(Data under study begins)

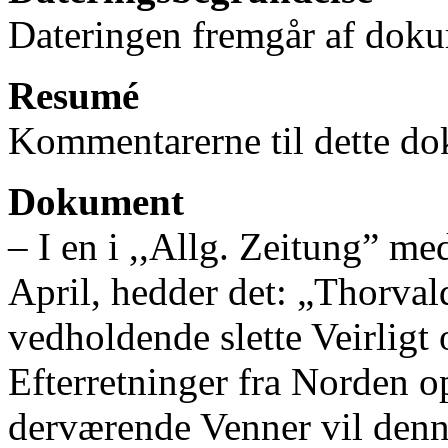
Dateringen fremgår af doku
Resumé
Kommentarerne til dette do
Dokument
‒ I en i ,,Allg. Zeitung” m
April, hedder det: „Thorval
vedholdende slette Veirligt
Efterretninger fra Norden op
derværende Venner vil denn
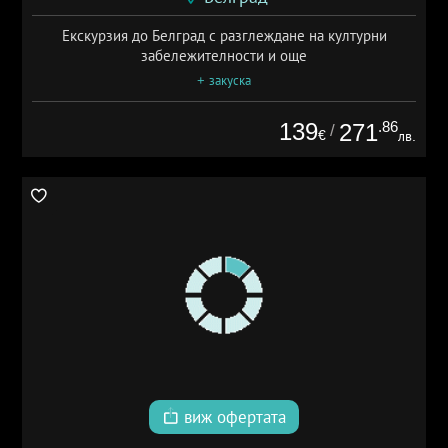
Екскурзия до Белград с разглеждане на културни
забележителности и още
+ закуска
139
.86
271
/
€
лв.
виж офертата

(Data under study ends)

[Directions] Where pictures appear, skip them and transcribe all other material word for word.

[Output of the task]
Dateringen fremgår af doku
Resumé
Kommentarerne til dette do
Dokument
‒ I en i ,,Allg. Zeitung” m
April, hedder det: „Thorval
vedholdende slette Veirligt
Efterretninger fra Norden op
derværende Venner vil denn
Екскурзия до Белград с разглеждане на културни
забележителности и още
+ закуска
139
.86
271
/
€
лв.
виж офертата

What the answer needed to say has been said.